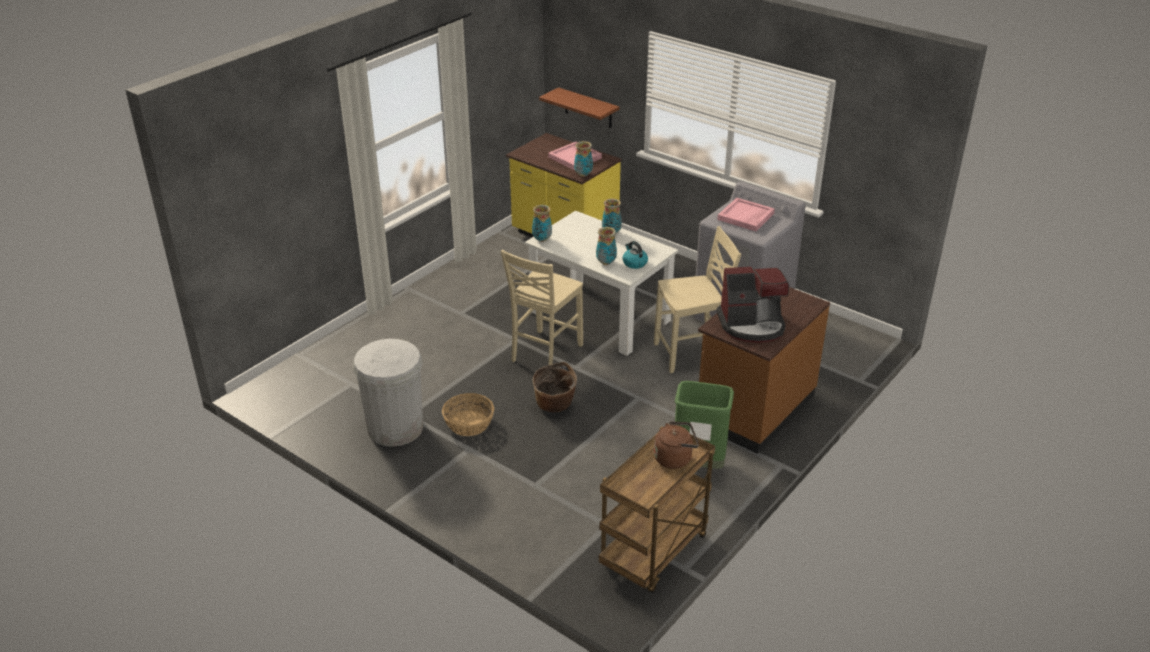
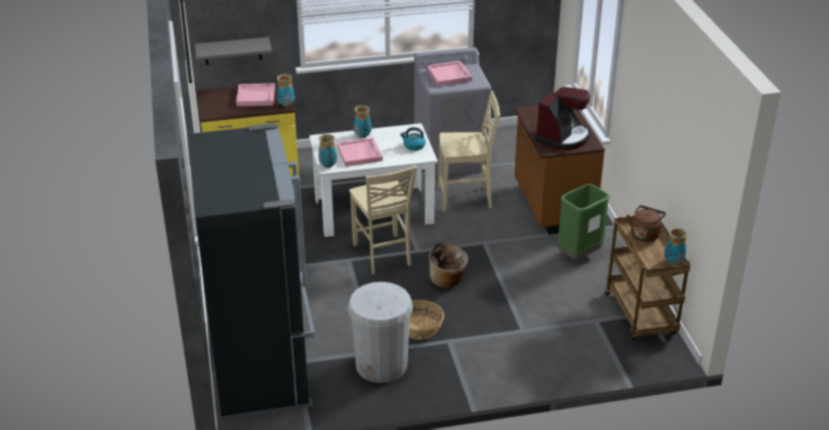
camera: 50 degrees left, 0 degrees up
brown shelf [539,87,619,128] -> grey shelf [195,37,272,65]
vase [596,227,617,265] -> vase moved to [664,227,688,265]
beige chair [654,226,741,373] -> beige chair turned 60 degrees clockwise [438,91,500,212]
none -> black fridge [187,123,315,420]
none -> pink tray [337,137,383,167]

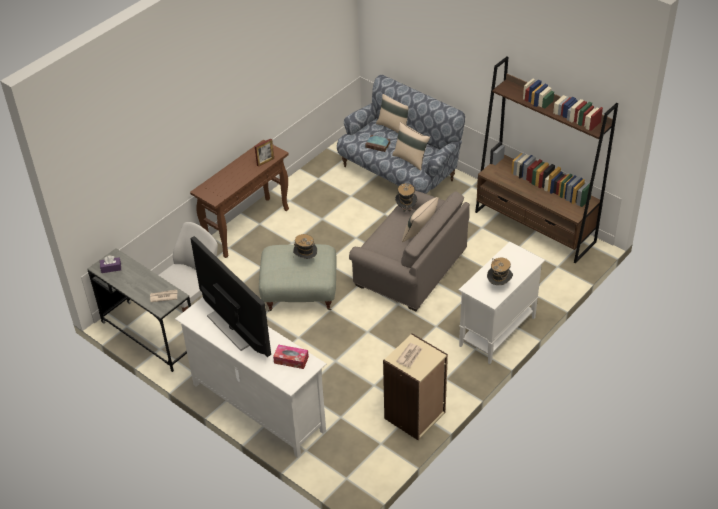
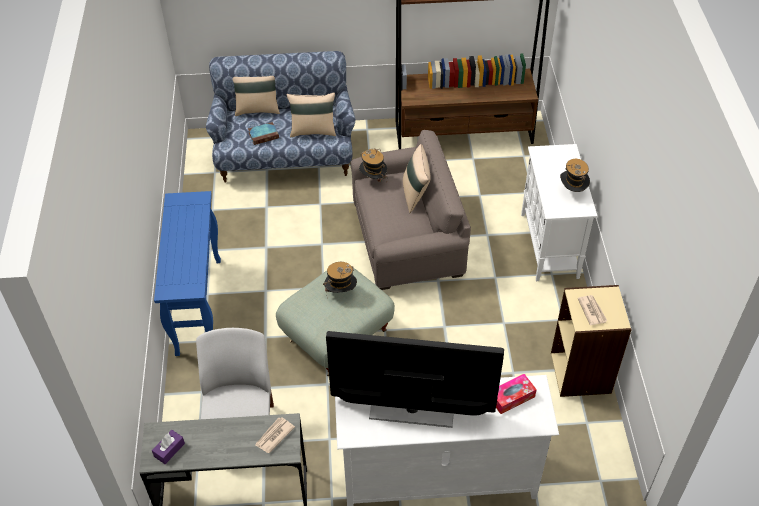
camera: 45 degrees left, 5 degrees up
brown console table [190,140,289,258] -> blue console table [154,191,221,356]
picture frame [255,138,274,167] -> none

——

Give back the material above word for word; no picture belongs in it.

camera: 50 degrees left, 0 degrees up
brown shelf [539,87,619,128] -> grey shelf [195,37,272,65]
vase [596,227,617,265] -> vase moved to [664,227,688,265]
beige chair [654,226,741,373] -> beige chair turned 60 degrees clockwise [438,91,500,212]
none -> black fridge [187,123,315,420]
none -> pink tray [337,137,383,167]

camera: 45 degrees left, 5 degrees up
brown console table [190,140,289,258] -> blue console table [154,191,221,356]
picture frame [255,138,274,167] -> none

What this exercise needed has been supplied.